Rewrite the listing below, replacing every "Lies of P" with "Lies of Pinocchio" and keeping everything else the same.

Source listing:
──────────────────────────────

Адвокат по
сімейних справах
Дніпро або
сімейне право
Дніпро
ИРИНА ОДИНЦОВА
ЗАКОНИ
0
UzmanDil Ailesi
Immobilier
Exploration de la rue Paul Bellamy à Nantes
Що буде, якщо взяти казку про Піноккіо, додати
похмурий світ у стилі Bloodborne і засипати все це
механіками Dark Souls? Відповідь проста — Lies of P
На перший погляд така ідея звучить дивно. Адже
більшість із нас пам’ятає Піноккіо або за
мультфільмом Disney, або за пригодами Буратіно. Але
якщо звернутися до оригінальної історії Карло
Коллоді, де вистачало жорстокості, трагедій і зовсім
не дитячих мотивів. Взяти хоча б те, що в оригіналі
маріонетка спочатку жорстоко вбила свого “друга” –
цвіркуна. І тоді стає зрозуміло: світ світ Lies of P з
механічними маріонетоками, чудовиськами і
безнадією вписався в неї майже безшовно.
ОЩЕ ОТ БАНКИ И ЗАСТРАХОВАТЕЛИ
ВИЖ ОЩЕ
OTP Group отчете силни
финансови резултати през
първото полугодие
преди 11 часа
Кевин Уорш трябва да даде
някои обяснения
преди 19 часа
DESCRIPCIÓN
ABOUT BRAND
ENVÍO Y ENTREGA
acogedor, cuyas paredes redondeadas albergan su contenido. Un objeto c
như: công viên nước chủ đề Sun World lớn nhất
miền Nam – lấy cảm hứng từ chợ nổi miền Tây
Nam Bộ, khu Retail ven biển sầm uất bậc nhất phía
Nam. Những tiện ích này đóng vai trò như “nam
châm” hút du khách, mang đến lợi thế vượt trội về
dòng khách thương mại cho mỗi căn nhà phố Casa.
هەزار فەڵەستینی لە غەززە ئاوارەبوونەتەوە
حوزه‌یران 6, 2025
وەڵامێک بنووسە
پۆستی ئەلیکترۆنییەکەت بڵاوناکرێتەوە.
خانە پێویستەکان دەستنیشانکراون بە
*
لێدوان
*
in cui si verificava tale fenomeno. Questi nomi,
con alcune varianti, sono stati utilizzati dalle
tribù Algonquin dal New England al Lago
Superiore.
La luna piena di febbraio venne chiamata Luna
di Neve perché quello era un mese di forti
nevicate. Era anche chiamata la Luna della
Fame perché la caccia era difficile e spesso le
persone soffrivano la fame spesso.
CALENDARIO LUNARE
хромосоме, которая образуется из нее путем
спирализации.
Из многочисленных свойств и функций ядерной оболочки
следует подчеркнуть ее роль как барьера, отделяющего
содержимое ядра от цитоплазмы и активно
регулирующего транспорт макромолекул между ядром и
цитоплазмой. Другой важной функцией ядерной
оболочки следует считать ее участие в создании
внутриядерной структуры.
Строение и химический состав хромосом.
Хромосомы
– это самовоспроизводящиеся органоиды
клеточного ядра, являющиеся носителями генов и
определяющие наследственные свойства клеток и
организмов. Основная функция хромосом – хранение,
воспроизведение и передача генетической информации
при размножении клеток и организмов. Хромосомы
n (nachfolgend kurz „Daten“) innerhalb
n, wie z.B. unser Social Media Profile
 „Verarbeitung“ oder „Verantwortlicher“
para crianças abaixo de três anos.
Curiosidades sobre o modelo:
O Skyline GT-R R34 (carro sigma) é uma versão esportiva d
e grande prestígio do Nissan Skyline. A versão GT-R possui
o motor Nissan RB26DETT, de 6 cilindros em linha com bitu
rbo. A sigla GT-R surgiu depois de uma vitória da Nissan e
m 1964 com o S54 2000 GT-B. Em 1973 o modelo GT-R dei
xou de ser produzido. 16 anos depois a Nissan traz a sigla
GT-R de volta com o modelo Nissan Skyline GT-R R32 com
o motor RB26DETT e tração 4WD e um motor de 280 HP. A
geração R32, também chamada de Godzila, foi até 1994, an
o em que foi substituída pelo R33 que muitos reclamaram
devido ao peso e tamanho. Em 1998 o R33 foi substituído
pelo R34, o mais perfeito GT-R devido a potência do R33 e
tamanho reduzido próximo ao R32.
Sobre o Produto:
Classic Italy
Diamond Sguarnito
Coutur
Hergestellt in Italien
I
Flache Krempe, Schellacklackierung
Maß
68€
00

──────────────────────────────

> **Task output**
Адвокат по
сімейних справах
Дніпро або
сімейне право
Дніпро
ИРИНА ОДИНЦОВА
ЗАКОНИ
0
UzmanDil Ailesi
Immobilier
Exploration de la rue Paul Bellamy à Nantes
Що буде, якщо взяти казку про Піноккіо, додати
похмурий світ у стилі Bloodborne і засипати все це
механіками Dark Souls? Відповідь проста — Lies of Pinocchio
На перший погляд така ідея звучить дивно. Адже
більшість із нас пам’ятає Піноккіо або за
мультфільмом Disney, або за пригодами Буратіно. Але
якщо звернутися до оригінальної історії Карло
Коллоді, де вистачало жорстокості, трагедій і зовсім
не дитячих мотивів. Взяти хоча б те, що в оригіналі
маріонетка спочатку жорстоко вбила свого “друга” –
цвіркуна. І тоді стає зрозуміло: світ світ Lies of Pinocchio з
механічними маріонетоками, чудовиськами і
безнадією вписався в неї майже безшовно.
ОЩЕ ОТ БАНКИ И ЗАСТРАХОВАТЕЛИ
ВИЖ ОЩЕ
OTP Group отчете силни
финансови резултати през
първото полугодие
преди 11 часа
Кевин Уорш трябва да даде
някои обяснения
преди 19 часа
DESCRIPCIÓN
ABOUT BRAND
ENVÍO Y ENTREGA
acogedor, cuyas paredes redondeadas albergan su contenido. Un objeto c
như: công viên nước chủ đề Sun World lớn nhất
miền Nam – lấy cảm hứng từ chợ nổi miền Tây
Nam Bộ, khu Retail ven biển sầm uất bậc nhất phía
Nam. Những tiện ích này đóng vai trò như “nam
châm” hút du khách, mang đến lợi thế vượt trội về
dòng khách thương mại cho mỗi căn nhà phố Casa.
هەزار فەڵەستینی لە غەززە ئاوارەبوونەتەوە
حوزه‌یران 6, 2025
وەڵامێک بنووسە
پۆستی ئەلیکترۆنییەکەت بڵاوناکرێتەوە.
خانە پێویستەکان دەستنیشانکراون بە
*
لێدوان
*
in cui si verificava tale fenomeno. Questi nomi,
con alcune varianti, sono stati utilizzati dalle
tribù Algonquin dal New England al Lago
Superiore.
La luna piena di febbraio venne chiamata Luna
di Neve perché quello era un mese di forti
nevicate. Era anche chiamata la Luna della
Fame perché la caccia era difficile e spesso le
persone soffrivano la fame spesso.
CALENDARIO LUNARE
хромосоме, которая образуется из нее путем
спирализации.
Из многочисленных свойств и функций ядерной оболочки
следует подчеркнуть ее роль как барьера, отделяющего
содержимое ядра от цитоплазмы и активно
регулирующего транспорт макромолекул между ядром и
цитоплазмой. Другой важной функцией ядерной
оболочки следует считать ее участие в создании
внутриядерной структуры.
Строение и химический состав хромосом.
Хромосомы
– это самовоспроизводящиеся органоиды
клеточного ядра, являющиеся носителями генов и
определяющие наследственные свойства клеток и
организмов. Основная функция хромосом – хранение,
воспроизведение и передача генетической информации
при размножении клеток и организмов. Хромосомы
n (nachfolgend kurz „Daten“) innerhalb
n, wie z.B. unser Social Media Profile
 „Verarbeitung“ oder „Verantwortlicher“
para crianças abaixo de três anos.
Curiosidades sobre o modelo:
O Skyline GT-R R34 (carro sigma) é uma versão esportiva d
e grande prestígio do Nissan Skyline. A versão GT-R possui
o motor Nissan RB26DETT, de 6 cilindros em linha com bitu
rbo. A sigla GT-R surgiu depois de uma vitória da Nissan e
m 1964 com o S54 2000 GT-B. Em 1973 o modelo GT-R dei
xou de ser produzido. 16 anos depois a Nissan traz a sigla
GT-R de volta com o modelo Nissan Skyline GT-R R32 com
o motor RB26DETT e tração 4WD e um motor de 280 HP. A
geração R32, também chamada de Godzila, foi até 1994, an
o em que foi substituída pelo R33 que muitos reclamaram
devido ao peso e tamanho. Em 1998 o R33 foi substituído
pelo R34, o mais perfeito GT-R devido a potência do R33 e
tamanho reduzido próximo ao R32.
Sobre o Produto:
Classic Italy
Diamond Sguarnito
Coutur
Hergestellt in Italien
I
Flache Krempe, Schellacklackierung
Maß
68€
00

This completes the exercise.